Puis le débat a été lancé dans la salle et a porté essentiellement sur l’agriculture biologique. N’est-elle pas devenue un luxe ? Peut-elle être généralisée à l’ensemble de la planète ? N’a-t-on pas tendance à reproduire au Sud nos modes de production ? Est-ce que le C.E. ne tombe pas lui aussi dans ce piège ?..
Attac a souligné notre pouvoir de consomm’acteur : « accorder une priorité à se nourrir sainement, localement, équitablement, biologiquement, au lieu d’aller au sport d’hiver par exemple, c’est mieux se porter, c’est diminuer les frais de santé, c’est surtout donner à la société paysanne la possibilité d’évoluer autrement, c’est soutenir la confédération paysanne dans son combat pour un développement durable.
Un buffet a été improvisé de façon très conviviale avec les mets que chacun avait apportés et réalisés selon la règle, « avec des produits soit bio, soit équitables, ou locaux. »
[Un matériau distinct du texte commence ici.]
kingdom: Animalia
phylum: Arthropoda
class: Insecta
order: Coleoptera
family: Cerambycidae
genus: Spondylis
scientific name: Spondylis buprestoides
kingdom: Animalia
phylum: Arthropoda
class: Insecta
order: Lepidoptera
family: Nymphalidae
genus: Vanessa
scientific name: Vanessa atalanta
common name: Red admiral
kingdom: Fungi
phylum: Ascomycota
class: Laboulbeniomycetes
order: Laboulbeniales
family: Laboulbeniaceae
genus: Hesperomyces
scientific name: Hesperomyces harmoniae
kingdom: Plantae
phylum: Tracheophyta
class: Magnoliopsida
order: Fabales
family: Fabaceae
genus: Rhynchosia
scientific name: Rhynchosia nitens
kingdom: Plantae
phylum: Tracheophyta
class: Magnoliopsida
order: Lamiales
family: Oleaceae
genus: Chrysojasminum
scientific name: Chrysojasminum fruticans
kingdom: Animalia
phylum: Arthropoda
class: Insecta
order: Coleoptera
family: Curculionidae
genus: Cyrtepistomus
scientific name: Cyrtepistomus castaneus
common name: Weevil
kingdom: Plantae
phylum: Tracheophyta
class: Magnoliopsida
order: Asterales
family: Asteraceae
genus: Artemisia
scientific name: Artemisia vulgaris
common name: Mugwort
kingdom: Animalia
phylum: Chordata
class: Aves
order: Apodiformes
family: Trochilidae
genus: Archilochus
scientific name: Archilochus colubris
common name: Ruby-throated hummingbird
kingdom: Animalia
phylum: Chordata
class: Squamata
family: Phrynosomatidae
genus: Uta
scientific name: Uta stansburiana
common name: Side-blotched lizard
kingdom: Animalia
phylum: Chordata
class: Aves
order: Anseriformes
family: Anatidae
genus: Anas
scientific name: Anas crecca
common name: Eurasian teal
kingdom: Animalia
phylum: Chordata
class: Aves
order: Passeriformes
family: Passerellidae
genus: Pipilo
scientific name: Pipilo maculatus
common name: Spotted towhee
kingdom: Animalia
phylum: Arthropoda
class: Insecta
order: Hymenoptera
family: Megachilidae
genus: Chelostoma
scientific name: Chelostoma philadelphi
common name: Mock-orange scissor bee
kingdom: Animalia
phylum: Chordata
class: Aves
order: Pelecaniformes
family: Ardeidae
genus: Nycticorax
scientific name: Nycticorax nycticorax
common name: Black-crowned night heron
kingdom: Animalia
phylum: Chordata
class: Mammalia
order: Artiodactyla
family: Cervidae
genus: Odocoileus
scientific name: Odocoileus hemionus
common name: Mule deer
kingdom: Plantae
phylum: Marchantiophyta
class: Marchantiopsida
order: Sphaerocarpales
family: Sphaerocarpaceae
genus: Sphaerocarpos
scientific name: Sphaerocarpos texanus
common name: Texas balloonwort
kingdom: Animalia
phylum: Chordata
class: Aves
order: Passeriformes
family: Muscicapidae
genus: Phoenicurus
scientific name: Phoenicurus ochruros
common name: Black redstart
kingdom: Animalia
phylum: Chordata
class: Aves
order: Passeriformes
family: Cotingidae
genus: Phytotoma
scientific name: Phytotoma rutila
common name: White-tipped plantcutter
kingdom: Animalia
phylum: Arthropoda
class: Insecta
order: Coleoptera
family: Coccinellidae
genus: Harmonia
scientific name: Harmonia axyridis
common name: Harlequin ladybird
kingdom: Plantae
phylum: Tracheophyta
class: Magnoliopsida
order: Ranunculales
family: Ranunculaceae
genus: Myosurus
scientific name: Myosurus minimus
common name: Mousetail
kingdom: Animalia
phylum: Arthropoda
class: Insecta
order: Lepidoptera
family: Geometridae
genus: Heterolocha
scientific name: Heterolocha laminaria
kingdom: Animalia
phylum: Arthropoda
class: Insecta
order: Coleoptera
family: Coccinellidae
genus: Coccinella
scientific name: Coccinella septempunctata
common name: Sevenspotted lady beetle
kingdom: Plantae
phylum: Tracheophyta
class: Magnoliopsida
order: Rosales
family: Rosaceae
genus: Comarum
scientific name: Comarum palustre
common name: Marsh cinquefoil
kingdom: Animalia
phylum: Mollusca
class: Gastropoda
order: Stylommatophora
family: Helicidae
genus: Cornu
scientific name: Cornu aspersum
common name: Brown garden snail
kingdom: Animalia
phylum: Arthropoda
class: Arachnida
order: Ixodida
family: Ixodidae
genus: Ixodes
S’il y a eu quelques petites fausses notes, le choix des films qui a laissé à désirer, le manque de structure du débat, le nombre restreint de participants, deux articles de presse du Républicain Lorrain ont évoqué cette journée le 23 et le 30 janvier. .
Ce mini forum aura servi d’autre part à renforcer les liens formés entre des associations qui avaient déjà travaillé ensemble lors de la Campagne « Urgence Planétaire ».
Autre fait positif : avec la projection du film : « We feed the world » donné quelques jours plus tard à Ars sur Moselle, le CCFD a prolongé en quelque sorte le FSM. Et la soirée de Peuples Solidaires « La malbouffe n’est pas une fatalité » organisée avec Vincent Pochon, comme invité, le 15 février prochain à Ancy sur Moselle, s’inscrit elle aussi dans la ligne du FSM.
A l’occasion d’un prochain FSM local, il nous faudra être plus audacieux, essayer de réunir un maximum d’associations susceptibles de s’engager : RESF, LDH, les syndicats CGT, SUD, FSU, SNUIPP, étudiants, migrants…pour élargir davantage le processus du FSM et avoir ainsi un écho beaucoup plus large.